Records for this exercise: Begin

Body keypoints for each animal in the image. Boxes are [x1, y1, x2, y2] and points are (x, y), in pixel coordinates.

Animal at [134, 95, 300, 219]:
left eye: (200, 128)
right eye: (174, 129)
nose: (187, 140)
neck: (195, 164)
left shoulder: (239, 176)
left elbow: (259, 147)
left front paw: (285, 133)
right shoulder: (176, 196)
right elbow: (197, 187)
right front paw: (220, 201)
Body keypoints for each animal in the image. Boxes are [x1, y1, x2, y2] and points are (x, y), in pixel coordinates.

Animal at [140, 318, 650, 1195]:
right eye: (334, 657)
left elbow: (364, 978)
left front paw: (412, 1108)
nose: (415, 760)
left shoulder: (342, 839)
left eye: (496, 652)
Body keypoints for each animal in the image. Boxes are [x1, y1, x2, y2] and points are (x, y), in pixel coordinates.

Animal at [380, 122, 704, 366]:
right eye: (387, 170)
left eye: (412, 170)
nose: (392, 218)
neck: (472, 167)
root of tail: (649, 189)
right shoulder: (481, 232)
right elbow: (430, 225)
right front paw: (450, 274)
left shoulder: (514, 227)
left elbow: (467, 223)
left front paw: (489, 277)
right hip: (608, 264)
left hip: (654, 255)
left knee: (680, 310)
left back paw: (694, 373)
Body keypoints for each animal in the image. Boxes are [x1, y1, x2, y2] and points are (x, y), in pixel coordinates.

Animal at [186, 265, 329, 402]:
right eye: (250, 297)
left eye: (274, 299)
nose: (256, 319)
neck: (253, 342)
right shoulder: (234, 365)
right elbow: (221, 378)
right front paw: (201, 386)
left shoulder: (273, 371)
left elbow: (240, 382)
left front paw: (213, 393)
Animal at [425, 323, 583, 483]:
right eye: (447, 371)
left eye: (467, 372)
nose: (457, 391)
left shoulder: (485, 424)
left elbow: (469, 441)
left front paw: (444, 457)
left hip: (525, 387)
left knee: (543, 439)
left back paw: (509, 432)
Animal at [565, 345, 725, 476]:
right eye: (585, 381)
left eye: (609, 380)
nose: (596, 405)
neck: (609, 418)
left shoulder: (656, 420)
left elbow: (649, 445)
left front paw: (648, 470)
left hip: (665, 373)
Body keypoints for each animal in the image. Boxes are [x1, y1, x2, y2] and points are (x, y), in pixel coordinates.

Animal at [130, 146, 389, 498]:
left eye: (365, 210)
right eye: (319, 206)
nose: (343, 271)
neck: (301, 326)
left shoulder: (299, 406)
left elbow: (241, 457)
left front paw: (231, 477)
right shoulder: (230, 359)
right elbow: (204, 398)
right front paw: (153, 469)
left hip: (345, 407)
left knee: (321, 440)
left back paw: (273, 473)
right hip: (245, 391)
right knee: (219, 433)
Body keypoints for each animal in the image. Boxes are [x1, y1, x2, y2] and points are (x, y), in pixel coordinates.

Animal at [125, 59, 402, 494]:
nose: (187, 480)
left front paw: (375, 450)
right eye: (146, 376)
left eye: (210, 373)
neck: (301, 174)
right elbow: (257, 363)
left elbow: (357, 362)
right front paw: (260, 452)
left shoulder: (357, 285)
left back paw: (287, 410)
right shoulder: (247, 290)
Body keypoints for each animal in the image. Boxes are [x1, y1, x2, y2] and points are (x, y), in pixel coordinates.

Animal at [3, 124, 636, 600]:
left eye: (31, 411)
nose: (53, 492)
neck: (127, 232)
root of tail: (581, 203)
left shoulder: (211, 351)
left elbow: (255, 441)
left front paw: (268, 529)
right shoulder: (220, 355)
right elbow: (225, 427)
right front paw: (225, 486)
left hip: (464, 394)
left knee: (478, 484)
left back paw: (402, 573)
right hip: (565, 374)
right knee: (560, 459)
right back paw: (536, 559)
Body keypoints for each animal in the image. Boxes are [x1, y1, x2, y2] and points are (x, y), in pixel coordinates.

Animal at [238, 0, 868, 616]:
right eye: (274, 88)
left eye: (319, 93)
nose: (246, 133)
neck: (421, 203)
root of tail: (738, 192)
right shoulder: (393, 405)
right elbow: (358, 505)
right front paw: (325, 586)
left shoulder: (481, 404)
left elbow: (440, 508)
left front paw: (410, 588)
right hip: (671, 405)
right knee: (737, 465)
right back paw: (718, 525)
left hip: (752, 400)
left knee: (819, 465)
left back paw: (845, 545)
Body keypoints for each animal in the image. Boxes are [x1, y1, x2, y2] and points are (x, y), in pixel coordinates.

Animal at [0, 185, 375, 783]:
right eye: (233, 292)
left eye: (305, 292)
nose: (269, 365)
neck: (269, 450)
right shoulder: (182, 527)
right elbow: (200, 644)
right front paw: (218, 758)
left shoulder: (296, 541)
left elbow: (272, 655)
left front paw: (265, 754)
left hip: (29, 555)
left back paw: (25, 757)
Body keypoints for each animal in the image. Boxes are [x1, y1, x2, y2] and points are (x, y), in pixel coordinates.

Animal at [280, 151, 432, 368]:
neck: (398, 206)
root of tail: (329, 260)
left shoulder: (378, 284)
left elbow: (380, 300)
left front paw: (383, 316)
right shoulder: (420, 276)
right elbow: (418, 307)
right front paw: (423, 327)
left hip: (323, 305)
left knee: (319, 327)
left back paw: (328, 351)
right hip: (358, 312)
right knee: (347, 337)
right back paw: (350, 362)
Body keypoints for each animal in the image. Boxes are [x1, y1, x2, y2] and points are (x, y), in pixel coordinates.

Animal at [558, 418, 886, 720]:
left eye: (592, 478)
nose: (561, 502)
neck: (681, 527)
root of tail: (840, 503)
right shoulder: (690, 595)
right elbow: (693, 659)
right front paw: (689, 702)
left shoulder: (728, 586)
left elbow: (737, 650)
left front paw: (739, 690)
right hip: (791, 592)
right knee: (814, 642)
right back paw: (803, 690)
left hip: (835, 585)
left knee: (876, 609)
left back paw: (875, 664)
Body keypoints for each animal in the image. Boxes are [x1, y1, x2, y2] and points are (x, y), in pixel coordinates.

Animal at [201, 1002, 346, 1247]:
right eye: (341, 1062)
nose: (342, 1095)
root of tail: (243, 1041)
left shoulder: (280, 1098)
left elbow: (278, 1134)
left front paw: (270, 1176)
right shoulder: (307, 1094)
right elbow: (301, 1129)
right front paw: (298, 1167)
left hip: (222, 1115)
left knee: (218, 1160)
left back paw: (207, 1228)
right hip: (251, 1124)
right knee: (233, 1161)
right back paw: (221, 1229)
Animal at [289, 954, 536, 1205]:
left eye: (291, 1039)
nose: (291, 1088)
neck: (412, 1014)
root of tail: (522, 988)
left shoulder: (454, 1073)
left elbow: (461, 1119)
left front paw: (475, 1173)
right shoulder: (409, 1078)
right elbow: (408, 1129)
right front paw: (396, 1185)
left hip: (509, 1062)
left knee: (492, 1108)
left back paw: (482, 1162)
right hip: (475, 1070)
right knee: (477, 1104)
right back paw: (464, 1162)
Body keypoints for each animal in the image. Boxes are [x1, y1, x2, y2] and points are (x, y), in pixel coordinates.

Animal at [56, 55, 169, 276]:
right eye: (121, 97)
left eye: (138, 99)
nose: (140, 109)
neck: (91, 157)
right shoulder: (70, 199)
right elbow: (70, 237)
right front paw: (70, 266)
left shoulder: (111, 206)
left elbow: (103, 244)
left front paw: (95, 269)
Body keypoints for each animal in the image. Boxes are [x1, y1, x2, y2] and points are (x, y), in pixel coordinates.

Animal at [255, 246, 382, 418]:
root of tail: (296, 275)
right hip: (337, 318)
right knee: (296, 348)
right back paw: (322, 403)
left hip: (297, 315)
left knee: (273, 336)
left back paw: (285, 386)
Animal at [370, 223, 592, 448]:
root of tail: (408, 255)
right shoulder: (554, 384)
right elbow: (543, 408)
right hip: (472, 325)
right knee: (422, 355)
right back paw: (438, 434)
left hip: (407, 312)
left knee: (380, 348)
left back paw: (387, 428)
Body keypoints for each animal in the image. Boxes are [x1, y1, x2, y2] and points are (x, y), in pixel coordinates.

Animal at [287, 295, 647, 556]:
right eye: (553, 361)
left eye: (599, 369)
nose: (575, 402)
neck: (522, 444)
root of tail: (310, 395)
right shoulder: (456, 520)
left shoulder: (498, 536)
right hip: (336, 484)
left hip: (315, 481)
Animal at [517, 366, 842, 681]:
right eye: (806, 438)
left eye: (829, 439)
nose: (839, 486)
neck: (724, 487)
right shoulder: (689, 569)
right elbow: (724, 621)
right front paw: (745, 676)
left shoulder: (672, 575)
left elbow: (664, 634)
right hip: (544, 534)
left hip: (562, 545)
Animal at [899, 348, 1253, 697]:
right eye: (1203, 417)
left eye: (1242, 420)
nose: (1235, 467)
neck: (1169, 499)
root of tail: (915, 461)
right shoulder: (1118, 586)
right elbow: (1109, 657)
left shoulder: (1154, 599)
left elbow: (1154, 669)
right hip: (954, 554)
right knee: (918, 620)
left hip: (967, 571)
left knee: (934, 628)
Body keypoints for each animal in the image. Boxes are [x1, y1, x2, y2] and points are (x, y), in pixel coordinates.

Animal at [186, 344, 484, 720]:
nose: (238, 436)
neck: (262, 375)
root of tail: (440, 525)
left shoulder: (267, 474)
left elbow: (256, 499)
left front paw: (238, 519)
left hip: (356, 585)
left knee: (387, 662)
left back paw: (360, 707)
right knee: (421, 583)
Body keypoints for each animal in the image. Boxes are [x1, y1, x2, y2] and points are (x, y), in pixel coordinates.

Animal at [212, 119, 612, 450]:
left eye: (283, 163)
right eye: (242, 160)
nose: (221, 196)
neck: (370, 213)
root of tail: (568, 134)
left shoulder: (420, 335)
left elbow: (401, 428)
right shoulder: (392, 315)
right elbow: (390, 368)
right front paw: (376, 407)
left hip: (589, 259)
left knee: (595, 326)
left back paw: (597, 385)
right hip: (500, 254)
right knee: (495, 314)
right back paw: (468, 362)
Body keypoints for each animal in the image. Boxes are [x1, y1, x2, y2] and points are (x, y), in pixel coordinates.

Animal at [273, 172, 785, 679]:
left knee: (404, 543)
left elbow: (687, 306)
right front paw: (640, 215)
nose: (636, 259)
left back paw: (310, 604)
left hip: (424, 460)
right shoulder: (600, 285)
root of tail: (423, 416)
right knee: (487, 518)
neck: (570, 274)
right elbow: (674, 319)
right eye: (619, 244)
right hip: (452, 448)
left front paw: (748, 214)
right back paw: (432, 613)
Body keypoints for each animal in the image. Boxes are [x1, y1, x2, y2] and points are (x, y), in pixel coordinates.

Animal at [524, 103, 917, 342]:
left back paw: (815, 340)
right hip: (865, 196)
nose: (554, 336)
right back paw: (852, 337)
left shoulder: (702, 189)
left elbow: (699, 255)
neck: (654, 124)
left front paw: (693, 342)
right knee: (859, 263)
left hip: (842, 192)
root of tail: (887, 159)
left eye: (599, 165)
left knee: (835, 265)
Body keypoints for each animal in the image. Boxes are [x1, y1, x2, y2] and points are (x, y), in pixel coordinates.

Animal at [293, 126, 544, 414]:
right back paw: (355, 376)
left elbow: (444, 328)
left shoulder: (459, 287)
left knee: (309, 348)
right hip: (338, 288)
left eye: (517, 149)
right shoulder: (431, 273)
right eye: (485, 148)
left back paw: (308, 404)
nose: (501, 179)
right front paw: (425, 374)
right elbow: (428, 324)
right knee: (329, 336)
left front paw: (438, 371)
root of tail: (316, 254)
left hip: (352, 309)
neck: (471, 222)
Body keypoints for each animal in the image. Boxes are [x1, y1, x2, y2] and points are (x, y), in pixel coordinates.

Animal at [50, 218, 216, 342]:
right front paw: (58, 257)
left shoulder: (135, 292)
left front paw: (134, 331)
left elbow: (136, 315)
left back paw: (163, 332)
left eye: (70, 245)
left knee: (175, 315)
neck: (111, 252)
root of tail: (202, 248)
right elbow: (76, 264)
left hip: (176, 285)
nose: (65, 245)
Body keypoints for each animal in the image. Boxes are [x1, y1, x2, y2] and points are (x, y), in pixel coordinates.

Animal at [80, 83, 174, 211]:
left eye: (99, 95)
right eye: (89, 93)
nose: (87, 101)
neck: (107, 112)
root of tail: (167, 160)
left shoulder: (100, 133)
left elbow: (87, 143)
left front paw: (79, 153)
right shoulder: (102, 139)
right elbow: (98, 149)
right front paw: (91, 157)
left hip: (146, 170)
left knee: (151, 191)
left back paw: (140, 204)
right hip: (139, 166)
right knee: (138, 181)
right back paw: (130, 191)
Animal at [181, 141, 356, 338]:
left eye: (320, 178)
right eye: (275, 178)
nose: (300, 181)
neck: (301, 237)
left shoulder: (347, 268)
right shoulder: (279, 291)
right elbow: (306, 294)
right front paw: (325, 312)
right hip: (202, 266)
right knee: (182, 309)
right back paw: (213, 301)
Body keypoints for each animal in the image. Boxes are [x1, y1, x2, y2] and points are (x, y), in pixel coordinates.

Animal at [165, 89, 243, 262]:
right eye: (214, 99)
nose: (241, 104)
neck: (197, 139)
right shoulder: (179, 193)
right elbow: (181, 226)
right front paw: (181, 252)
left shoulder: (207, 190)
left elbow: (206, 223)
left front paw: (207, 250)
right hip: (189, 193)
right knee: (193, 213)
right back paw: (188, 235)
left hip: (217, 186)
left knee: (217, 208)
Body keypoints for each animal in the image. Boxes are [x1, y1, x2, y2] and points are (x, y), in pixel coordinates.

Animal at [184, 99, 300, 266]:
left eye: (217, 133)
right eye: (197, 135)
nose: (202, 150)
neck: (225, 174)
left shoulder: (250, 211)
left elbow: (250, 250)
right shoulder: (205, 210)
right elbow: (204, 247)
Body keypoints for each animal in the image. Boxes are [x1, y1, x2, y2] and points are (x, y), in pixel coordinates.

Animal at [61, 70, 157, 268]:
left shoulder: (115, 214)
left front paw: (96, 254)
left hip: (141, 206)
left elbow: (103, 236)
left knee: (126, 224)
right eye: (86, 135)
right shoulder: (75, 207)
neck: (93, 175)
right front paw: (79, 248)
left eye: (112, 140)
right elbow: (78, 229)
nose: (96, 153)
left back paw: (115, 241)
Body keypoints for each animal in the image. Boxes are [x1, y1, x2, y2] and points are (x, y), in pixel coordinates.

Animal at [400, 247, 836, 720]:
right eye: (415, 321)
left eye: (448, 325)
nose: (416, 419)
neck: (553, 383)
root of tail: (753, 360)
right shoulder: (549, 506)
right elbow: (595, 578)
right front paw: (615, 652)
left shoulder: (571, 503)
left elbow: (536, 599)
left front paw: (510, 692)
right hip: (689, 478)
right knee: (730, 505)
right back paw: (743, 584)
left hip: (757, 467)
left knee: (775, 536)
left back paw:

Records for this exercise: End

What is needed:
Beginning at the first line of the records, give again each line exactly as written, ending with the line that contains "right front paw: (220, 201)".

Expected output:
Body keypoints for each animal in the image. Boxes are [x1, y1, x2, y2] and points are (x, y), in pixel coordinates.

Animal at [134, 95, 300, 219]:
left eye: (200, 128)
right eye: (174, 129)
nose: (187, 140)
neck: (195, 164)
left shoulder: (239, 176)
left elbow: (259, 147)
left front paw: (285, 133)
right shoulder: (176, 196)
right elbow: (197, 187)
right front paw: (220, 201)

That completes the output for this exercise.